[Selected passage]
=== Section Start ===

Michigan Humane Logo 2020

Travel Tips for Pet Owners

Travel Tips for Pet Owners

Travel Tips for Pet Owners
Make traveling with (or without) your pet an easy, hassle free process

For the 70% of Americans that are pet owners, traveling with (or without) your best friend can be somewhat of a hassle.  Below are tips to make traveling with (or without) your pet an easy, hassle free process.

Find a hotel that welcomes you and your pet. Visit http://www.petswelcome.com/ to search for pet-friendly hotels within the United States.

Traveling with a pet by air requires special accomodation on behalf of the airline you are flying.  Each airline has different standards, regulations and options for travelers with pets.  Details on individual airline pet policies can be found on each airline's website.  Make sure you mention you would like to travel with your pet at the time you make your reservation.  Some air travel tips:

  • Advanced arrangement is required.  A limited number of animals is allowed on each flight.
  • A one-way transport fee is normal.
  • Crates must meet certain standards for size, strength, vetilation, and handling.
  • Baggage compartment may be off-limits for traveling pets during winter or summer months.
  • A Health Certificate obtained within 10 days of travel time from a licensed veterinarian is usually required.
  • Each airline has different fees and rules regarding which pets that can travel, where they can travel and how they can travel.  Be sure to ask your reservation agent about the details.
  • Avoid taking connecting flights and holiday traffic.

Car travel:
The most important thing to remember when traveling with your pet by car is “safety first.” 

Cats should always travel safely inside a cat carrier.  Most cats feel safer in an enclosed carrier than wandering around inside the car. 

Dogs should also be confined to a crate/kennel or seat-belted (with an appropriate doggy seatbelt) in place. 

Dogs and cats not properly confined can end up in our laps impeding our ability to see and steer; at our feet affecting the brake or accelerator pedals; or if an accident occurs they could literally be launched through the windshield.  Keep them safe, keep them confined.

Emergencies on the road:
> Veterinary Emergency & Critical Care Society (VECCS)
> American Animal Hospital Association (AAHA) Search
> ASPCA National Animal Poison Control Center

Camping with your pet:
Camping is not recommended for cats.  Dog owners can find camping with your pet an extremely rewarding experience. Search for campgrounds that allow pets.

=== Section End ===

[Material provided]

=== Section Start ===

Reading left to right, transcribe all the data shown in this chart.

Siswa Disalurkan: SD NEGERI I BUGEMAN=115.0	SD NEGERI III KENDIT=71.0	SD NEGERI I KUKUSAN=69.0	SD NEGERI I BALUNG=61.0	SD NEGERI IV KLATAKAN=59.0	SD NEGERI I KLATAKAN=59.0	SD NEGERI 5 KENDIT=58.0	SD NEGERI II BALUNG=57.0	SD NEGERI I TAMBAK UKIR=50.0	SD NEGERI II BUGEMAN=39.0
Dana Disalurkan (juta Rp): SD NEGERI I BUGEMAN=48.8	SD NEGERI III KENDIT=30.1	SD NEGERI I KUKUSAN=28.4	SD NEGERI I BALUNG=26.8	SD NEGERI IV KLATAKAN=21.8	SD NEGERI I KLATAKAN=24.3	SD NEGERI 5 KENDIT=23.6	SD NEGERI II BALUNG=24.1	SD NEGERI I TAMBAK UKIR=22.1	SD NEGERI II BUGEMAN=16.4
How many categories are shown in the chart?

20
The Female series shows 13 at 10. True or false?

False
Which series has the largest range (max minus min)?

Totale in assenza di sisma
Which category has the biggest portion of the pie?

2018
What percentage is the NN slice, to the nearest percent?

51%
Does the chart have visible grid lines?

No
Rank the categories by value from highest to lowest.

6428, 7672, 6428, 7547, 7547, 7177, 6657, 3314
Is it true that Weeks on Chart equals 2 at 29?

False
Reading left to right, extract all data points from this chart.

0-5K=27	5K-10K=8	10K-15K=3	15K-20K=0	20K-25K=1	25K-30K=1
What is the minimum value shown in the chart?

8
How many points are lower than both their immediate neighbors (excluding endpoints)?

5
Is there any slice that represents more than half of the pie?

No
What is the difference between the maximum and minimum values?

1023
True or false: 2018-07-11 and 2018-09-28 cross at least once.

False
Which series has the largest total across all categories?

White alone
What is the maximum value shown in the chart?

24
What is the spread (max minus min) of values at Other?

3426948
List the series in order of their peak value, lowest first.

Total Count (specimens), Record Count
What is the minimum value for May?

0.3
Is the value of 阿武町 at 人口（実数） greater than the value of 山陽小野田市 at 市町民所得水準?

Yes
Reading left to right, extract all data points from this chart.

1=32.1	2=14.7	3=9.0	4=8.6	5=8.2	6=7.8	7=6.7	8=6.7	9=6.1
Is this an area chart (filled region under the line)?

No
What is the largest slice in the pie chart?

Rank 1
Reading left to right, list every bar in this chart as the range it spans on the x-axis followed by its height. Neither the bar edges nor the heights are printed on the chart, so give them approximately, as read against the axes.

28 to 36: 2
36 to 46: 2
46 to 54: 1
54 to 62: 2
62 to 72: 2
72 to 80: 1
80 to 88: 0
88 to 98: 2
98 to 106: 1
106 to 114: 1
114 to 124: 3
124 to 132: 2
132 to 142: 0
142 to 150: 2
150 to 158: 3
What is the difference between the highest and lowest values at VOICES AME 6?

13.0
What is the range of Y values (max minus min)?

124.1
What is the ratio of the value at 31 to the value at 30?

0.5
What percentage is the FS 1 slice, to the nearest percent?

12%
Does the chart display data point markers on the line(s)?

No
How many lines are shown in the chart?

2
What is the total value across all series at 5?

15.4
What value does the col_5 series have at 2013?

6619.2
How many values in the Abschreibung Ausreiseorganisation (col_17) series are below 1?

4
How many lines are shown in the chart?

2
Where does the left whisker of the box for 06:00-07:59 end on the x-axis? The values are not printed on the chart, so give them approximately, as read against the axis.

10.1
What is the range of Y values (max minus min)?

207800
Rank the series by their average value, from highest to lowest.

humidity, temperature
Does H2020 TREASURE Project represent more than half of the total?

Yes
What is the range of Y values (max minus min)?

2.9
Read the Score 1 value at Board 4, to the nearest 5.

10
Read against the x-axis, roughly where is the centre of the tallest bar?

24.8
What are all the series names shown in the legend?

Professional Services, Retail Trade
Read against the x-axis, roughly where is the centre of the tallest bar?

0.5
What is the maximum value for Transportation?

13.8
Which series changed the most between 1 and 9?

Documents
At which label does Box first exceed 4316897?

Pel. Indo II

=== Section End ===

[Questions to answer]
- 1) In the pet travel tips, update the passage from "Cats should always" up to and including "Care Society (VECCS)" by replacing "windshield" with "windscreen".
- 2) List every organization the pet travel tips name under "Emergencies on the road:".

[Task-by-task answers]
- 1)
Cats should always travel safely inside a cat carrier.  Most cats feel safer in an enclosed carrier than wandering around inside the car. 

Dogs should also be confined to a crate/kennel or seat-belted (with an appropriate doggy seatbelt) in place. 

Dogs and cats not properly confined can end up in our laps impeding our ability to see and steer; at our feet affecting the brake or accelerator pedals; or if an accident occurs they could literally be launched through the windscreen.  Keep them safe, keep them confined.

Emergencies on the road:
> Veterinary Emergency & Critical Care Society (VECCS)

- 2)
- Veterinary Emergency & Critical Care Society (VECCS)
- American Animal Hospital Association (AAHA)
- ASPCA National Animal Poison Control Center